Task details = Give the material again, replacing "Rendered" with "Displayed" everywhere and leaving the rest unchanged.

Supplied data =
┌──
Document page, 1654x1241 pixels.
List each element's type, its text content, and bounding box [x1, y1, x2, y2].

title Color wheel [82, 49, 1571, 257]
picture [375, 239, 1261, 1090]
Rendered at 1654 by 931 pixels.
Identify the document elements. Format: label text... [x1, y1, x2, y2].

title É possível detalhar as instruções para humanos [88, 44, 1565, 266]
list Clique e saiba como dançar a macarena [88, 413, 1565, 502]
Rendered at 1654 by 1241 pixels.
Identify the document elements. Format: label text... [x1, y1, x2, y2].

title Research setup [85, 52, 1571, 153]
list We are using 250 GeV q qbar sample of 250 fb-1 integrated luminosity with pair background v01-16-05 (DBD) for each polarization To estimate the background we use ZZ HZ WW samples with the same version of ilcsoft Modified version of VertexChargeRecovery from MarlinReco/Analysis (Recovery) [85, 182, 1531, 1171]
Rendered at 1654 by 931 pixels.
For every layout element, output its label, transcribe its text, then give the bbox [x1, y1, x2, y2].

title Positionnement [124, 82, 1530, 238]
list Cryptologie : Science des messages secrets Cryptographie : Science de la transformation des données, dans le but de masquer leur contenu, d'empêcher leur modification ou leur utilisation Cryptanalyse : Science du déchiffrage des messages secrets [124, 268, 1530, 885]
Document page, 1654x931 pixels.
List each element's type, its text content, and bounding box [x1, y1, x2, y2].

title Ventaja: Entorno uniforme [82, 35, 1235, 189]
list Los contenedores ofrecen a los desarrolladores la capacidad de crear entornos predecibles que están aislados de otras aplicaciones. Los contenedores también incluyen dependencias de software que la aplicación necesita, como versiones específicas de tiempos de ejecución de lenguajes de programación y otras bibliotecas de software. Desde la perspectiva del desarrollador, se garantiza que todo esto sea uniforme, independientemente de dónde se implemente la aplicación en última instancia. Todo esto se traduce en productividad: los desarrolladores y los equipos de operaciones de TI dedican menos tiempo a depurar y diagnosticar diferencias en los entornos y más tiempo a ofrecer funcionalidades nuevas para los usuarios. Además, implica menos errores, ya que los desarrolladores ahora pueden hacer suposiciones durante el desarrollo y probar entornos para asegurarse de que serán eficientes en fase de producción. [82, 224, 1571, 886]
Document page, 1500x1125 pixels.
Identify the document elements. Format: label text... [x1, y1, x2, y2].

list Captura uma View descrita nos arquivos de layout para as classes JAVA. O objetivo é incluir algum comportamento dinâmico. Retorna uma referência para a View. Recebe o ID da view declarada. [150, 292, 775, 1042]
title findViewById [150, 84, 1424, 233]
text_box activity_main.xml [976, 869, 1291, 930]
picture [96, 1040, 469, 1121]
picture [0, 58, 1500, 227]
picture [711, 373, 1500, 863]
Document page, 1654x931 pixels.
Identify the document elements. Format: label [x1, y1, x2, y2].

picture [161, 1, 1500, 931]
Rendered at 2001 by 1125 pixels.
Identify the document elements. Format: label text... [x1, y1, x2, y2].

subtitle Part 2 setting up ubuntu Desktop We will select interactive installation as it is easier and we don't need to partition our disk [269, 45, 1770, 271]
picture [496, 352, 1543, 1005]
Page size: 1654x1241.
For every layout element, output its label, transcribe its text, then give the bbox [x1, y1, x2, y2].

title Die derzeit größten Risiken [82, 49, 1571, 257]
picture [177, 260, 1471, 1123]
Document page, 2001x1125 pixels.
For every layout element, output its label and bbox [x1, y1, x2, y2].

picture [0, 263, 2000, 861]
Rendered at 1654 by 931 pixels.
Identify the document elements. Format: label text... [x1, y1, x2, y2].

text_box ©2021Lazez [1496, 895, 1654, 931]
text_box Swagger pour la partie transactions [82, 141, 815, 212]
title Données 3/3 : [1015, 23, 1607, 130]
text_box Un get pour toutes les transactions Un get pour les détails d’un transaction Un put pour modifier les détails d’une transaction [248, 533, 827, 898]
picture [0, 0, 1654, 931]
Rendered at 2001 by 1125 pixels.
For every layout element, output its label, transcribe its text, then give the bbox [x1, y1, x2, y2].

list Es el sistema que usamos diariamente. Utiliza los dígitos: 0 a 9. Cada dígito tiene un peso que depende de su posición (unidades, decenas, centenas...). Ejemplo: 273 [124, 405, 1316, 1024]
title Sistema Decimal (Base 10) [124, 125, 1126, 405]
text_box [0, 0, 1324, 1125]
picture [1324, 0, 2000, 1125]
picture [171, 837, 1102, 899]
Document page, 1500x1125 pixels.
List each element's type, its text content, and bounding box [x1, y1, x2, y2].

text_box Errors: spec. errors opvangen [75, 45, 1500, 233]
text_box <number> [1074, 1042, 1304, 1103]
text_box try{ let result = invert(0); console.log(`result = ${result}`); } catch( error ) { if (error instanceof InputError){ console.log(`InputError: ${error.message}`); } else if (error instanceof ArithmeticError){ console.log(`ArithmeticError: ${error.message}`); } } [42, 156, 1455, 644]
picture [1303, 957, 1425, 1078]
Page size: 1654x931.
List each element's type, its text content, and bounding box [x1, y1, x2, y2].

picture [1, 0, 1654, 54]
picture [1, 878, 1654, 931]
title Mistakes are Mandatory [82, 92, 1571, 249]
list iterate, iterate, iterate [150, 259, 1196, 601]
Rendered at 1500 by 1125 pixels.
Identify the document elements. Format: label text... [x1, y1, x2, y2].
└──
Response to this task =
Document page, 1654x1241 pixels.
List each element's type, its text content, and bounding box [x1, y1, x2, y2].

title Color wheel [82, 49, 1571, 257]
picture [375, 239, 1261, 1090]
Displayed at 1654 by 931 pixels.
Identify the document elements. Format: label text... [x1, y1, x2, y2].

title É possível detalhar as instruções para humanos [88, 44, 1565, 266]
list Clique e saiba como dançar a macarena [88, 413, 1565, 502]
Displayed at 1654 by 1241 pixels.
Identify the document elements. Format: label text... [x1, y1, x2, y2].

title Research setup [85, 52, 1571, 153]
list We are using 250 GeV q qbar sample of 250 fb-1 integrated luminosity with pair background v01-16-05 (DBD) for each polarization To estimate the background we use ZZ HZ WW samples with the same version of ilcsoft Modified version of VertexChargeRecovery from MarlinReco/Analysis (Recovery) [85, 182, 1531, 1171]
Displayed at 1654 by 931 pixels.
For every layout element, output its label, transcribe its text, then give the bbox [x1, y1, x2, y2].

title Positionnement [124, 82, 1530, 238]
list Cryptologie : Science des messages secrets Cryptographie : Science de la transformation des données, dans le but de masquer leur contenu, d'empêcher leur modification ou leur utilisation Cryptanalyse : Science du déchiffrage des messages secrets [124, 268, 1530, 885]
Document page, 1654x931 pixels.
List each element's type, its text content, and bounding box [x1, y1, x2, y2].

title Ventaja: Entorno uniforme [82, 35, 1235, 189]
list Los contenedores ofrecen a los desarrolladores la capacidad de crear entornos predecibles que están aislados de otras aplicaciones. Los contenedores también incluyen dependencias de software que la aplicación necesita, como versiones específicas de tiempos de ejecución de lenguajes de programación y otras bibliotecas de software. Desde la perspectiva del desarrollador, se garantiza que todo esto sea uniforme, independientemente de dónde se implemente la aplicación en última instancia. Todo esto se traduce en productividad: los desarrolladores y los equipos de operaciones de TI dedican menos tiempo a depurar y diagnosticar diferencias en los entornos y más tiempo a ofrecer funcionalidades nuevas para los usuarios. Además, implica menos errores, ya que los desarrolladores ahora pueden hacer suposiciones durante el desarrollo y probar entornos para asegurarse de que serán eficientes en fase de producción. [82, 224, 1571, 886]
Document page, 1500x1125 pixels.
Identify the document elements. Format: label text... [x1, y1, x2, y2].

list Captura uma View descrita nos arquivos de layout para as classes JAVA. O objetivo é incluir algum comportamento dinâmico. Retorna uma referência para a View. Recebe o ID da view declarada. [150, 292, 775, 1042]
title findViewById [150, 84, 1424, 233]
text_box activity_main.xml [976, 869, 1291, 930]
picture [96, 1040, 469, 1121]
picture [0, 58, 1500, 227]
picture [711, 373, 1500, 863]
Document page, 1654x931 pixels.
Identify the document elements. Format: label [x1, y1, x2, y2].

picture [161, 1, 1500, 931]
Displayed at 2001 by 1125 pixels.
Identify the document elements. Format: label text... [x1, y1, x2, y2].

subtitle Part 2 setting up ubuntu Desktop We will select interactive installation as it is easier and we don't need to partition our disk [269, 45, 1770, 271]
picture [496, 352, 1543, 1005]
Page size: 1654x1241.
For every layout element, output its label, transcribe its text, then give the bbox [x1, y1, x2, y2].

title Die derzeit größten Risiken [82, 49, 1571, 257]
picture [177, 260, 1471, 1123]
Document page, 2001x1125 pixels.
For every layout element, output its label and bbox [x1, y1, x2, y2].

picture [0, 263, 2000, 861]
Displayed at 1654 by 931 pixels.
Identify the document elements. Format: label text... [x1, y1, x2, y2].

text_box ©2021Lazez [1496, 895, 1654, 931]
text_box Swagger pour la partie transactions [82, 141, 815, 212]
title Données 3/3 : [1015, 23, 1607, 130]
text_box Un get pour toutes les transactions Un get pour les détails d’un transaction Un put pour modifier les détails d’une transaction [248, 533, 827, 898]
picture [0, 0, 1654, 931]
Displayed at 2001 by 1125 pixels.
For every layout element, output its label, transcribe its text, then give the bbox [x1, y1, x2, y2].

list Es el sistema que usamos diariamente. Utiliza los dígitos: 0 a 9. Cada dígito tiene un peso que depende de su posición (unidades, decenas, centenas...). Ejemplo: 273 [124, 405, 1316, 1024]
title Sistema Decimal (Base 10) [124, 125, 1126, 405]
text_box [0, 0, 1324, 1125]
picture [1324, 0, 2000, 1125]
picture [171, 837, 1102, 899]
Document page, 1500x1125 pixels.
List each element's type, its text content, and bounding box [x1, y1, x2, y2].

text_box Errors: spec. errors opvangen [75, 45, 1500, 233]
text_box <number> [1074, 1042, 1304, 1103]
text_box try{ let result = invert(0); console.log(`result = ${result}`); } catch( error ) { if (error instanceof InputError){ console.log(`InputError: ${error.message}`); } else if (error instanceof ArithmeticError){ console.log(`ArithmeticError: ${error.message}`); } } [42, 156, 1455, 644]
picture [1303, 957, 1425, 1078]
Page size: 1654x931.
List each element's type, its text content, and bounding box [x1, y1, x2, y2].

picture [1, 0, 1654, 54]
picture [1, 878, 1654, 931]
title Mistakes are Mandatory [82, 92, 1571, 249]
list iterate, iterate, iterate [150, 259, 1196, 601]
Displayed at 1500 by 1125 pixels.
Identify the document elements. Format: label text... [x1, y1, x2, y2].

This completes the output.